In that year I met Christina and moved to Taos, and although I didn't quite see it yet, a new artistic phase was just around the corner. In 2008 that phase began with the Hand of Man, my first big interactive mechanical sculpture. Several more were born over the following decade. Large scale and mechanical violence are attention-grabbing; the external validation flowed. 
But the real meaning of all this work was elusive. Those robots and robotic sculptures... if they revealed anything about their maker, it was precisely through their mechanical shielding of anything personal. Becoming Human might have been the closest I ever got. In 2018, while living in Berlin, the idea of painting first occurred to me... as a medium through which I might be able to say something a little more personal. But I didn't know how to paint then, and even though I'm much better at it now, it does not come naturally. The idea of picking up the paint brush again, after six weeks, seems daunting, fraught with self-doubt. In contrast, the idea of welding or machining or designing something mechanical seems so easy; I could do it in my sleep. Christina calls mechanical design my 'Super Power.' But can I say anything meaningful with that medium? This is one of the questions I currently grapple with. Or maybe, the fact that painting feels so foreign to me is precisely the reason I should stick with it. 

I feel like I need to 'Go Lee Bontecou' for ten years, and figure it all out. 

My proposals for big sculptures are all falling flat. I think they are too personal, too narrative, and in some cases too 'challenging,' (too dark?). The cosmos is telling me to shift gears. The subject matter that feels relevant to me is apparently not well-suited to the 22-year-old MDMA-powered party world of festivals.

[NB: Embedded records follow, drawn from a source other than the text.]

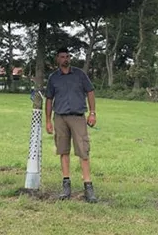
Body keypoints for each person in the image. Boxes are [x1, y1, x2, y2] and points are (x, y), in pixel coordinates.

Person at [45, 47, 98, 203]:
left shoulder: (80, 75)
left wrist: (93, 113)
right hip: (60, 117)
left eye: (68, 56)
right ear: (57, 59)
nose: (65, 59)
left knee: (83, 150)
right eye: (62, 57)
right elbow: (49, 99)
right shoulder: (53, 78)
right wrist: (48, 120)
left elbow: (90, 92)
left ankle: (88, 187)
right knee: (63, 150)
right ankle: (66, 186)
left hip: (78, 117)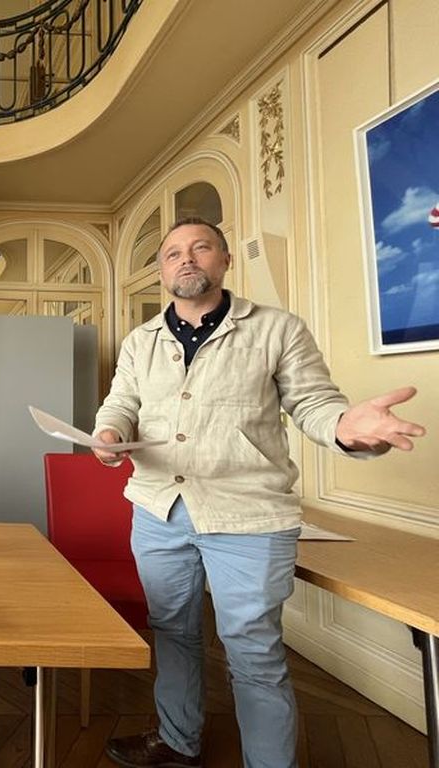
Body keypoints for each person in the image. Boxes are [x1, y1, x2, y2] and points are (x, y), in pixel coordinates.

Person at [93, 218, 426, 768]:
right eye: (173, 253)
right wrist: (108, 434)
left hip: (250, 517)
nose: (186, 258)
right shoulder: (139, 340)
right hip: (158, 510)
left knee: (253, 652)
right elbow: (121, 403)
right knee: (171, 632)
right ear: (161, 272)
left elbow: (314, 403)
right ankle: (177, 739)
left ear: (225, 260)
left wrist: (345, 427)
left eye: (200, 247)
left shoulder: (277, 329)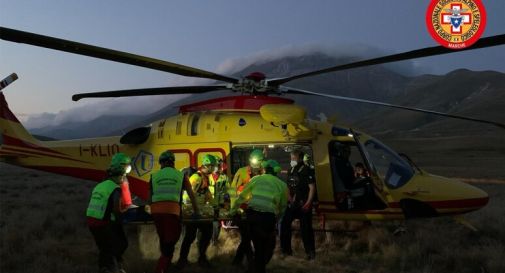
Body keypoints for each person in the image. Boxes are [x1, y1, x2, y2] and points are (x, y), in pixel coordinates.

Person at [230, 159, 288, 273]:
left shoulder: (256, 179)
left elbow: (241, 197)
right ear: (277, 172)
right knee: (266, 246)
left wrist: (233, 211)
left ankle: (253, 267)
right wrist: (278, 218)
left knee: (256, 245)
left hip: (253, 216)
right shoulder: (282, 185)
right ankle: (257, 268)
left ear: (264, 169)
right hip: (268, 219)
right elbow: (283, 206)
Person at [149, 150, 200, 273]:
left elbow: (148, 198)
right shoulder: (181, 175)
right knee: (170, 242)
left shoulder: (153, 176)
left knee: (164, 240)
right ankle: (161, 268)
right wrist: (197, 211)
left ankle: (166, 265)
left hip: (156, 212)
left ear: (162, 163)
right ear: (172, 162)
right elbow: (191, 195)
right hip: (172, 212)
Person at [86, 152, 131, 273]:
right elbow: (117, 210)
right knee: (119, 245)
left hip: (91, 221)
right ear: (118, 176)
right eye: (122, 176)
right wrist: (123, 217)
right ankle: (114, 268)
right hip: (102, 222)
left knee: (104, 248)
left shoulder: (100, 185)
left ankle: (104, 268)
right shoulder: (115, 188)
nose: (123, 179)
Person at [177, 154, 217, 268]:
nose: (214, 169)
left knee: (207, 233)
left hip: (199, 211)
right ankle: (182, 260)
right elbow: (188, 196)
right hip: (192, 212)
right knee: (190, 236)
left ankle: (201, 258)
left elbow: (207, 194)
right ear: (207, 165)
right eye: (212, 166)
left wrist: (216, 206)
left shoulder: (205, 177)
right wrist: (192, 210)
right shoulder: (196, 177)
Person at [230, 149, 264, 266]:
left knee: (248, 237)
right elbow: (232, 190)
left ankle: (238, 261)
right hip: (242, 210)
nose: (255, 168)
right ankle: (249, 261)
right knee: (247, 236)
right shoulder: (242, 172)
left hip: (255, 210)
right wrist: (234, 209)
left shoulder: (263, 174)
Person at [280, 150, 316, 260]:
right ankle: (286, 252)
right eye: (291, 158)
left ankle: (310, 254)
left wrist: (309, 202)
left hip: (304, 203)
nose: (292, 160)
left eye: (294, 158)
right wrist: (289, 198)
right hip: (292, 204)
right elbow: (288, 186)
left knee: (306, 229)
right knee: (284, 225)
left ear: (300, 158)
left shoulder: (307, 170)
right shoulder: (291, 169)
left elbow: (312, 188)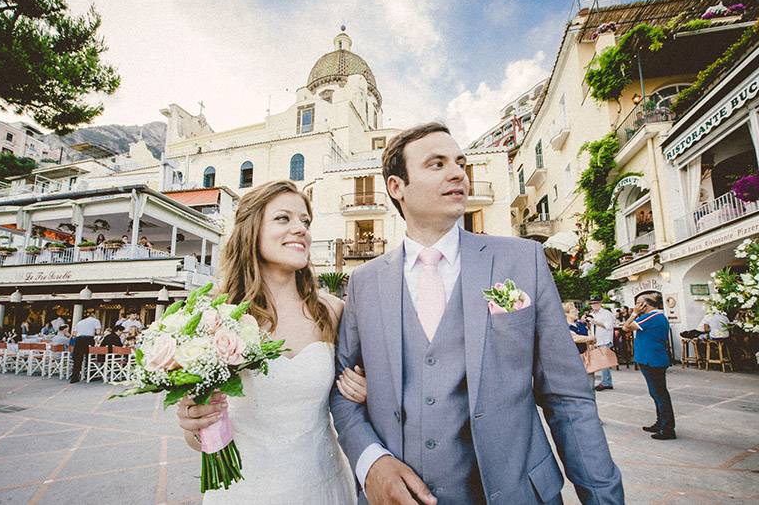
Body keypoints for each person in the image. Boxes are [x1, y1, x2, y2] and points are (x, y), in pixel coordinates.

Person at [331, 123, 622, 504]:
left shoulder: (522, 261)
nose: (457, 173)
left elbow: (568, 397)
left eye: (460, 163)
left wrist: (603, 499)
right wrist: (371, 462)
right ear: (396, 187)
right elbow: (342, 394)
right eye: (436, 164)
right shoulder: (364, 282)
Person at [174, 180, 367, 504]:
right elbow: (201, 434)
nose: (300, 229)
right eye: (283, 219)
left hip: (323, 485)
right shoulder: (216, 314)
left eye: (305, 221)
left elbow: (355, 394)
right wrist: (193, 423)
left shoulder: (331, 311)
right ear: (253, 230)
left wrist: (363, 390)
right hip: (244, 491)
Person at [623, 292, 676, 440]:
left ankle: (667, 428)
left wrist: (634, 314)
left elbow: (626, 327)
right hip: (651, 359)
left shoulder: (652, 316)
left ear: (644, 305)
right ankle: (661, 423)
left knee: (659, 394)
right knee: (657, 393)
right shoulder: (655, 317)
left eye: (638, 303)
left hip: (652, 360)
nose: (636, 306)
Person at [564, 302, 596, 392]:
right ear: (566, 313)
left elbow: (591, 339)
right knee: (576, 386)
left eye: (577, 310)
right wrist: (589, 338)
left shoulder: (581, 325)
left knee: (590, 385)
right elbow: (574, 338)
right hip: (573, 358)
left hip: (586, 356)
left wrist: (590, 339)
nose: (577, 312)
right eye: (574, 311)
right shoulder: (564, 327)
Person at [589, 296, 617, 391]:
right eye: (592, 303)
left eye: (596, 303)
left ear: (600, 303)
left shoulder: (606, 313)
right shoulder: (591, 314)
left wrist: (596, 322)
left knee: (604, 363)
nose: (594, 305)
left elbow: (608, 326)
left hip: (605, 340)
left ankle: (606, 382)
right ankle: (607, 382)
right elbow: (591, 327)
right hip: (596, 341)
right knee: (602, 363)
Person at [69, 309, 101, 383]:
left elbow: (74, 333)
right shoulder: (96, 321)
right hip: (88, 339)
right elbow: (98, 332)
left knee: (77, 359)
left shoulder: (80, 322)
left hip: (79, 339)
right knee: (90, 358)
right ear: (94, 315)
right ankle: (90, 375)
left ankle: (75, 377)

But... perfect subject matter for painting. Or... for forging some new kind of artwork... some melding of my super-power with the more deeply personal content I'm trying to channel through painting. 
(I sometimes think about those people who trained for years for careers which then went obsolete as the world, and technology, changed around them. Adapt or die.)

As I was advised recently, I will have to cognitively adjust to a reduction in external validation.
I can imagine what it would be like to 'inhabit' that person who just didn't listen to anyone else, who just pursued his own vision... almost in a vacuum. But it seems I am not that person, not just yet.
Have some courage.
Just keep doing your thing, man.
Go Lee Bontecou.












I have actually been doing a little art-making. 20 years ago a friend asked me to custom-build for her a headdress featuring two Barbie Dolls mechanically... 'interacting.' The project turned out to be really fun - small scale, mechanically challenging - on the scale of animatronics, and irreverant (to put it politely.) Over the years I've made a further small number of similar sculptures. I've recently put a little time here and there into finishing another... but they are so spectacularly NSFW that I can't show them here.... or anywhere, really. But they're fun, and they satisfy my drive to create, in those temporal interstices. 






2 comments:

  1. I really enjoyed reading this. What would it be worth if it were easy? Art is hard. Telling the truth, particularly about yourself, is even harder.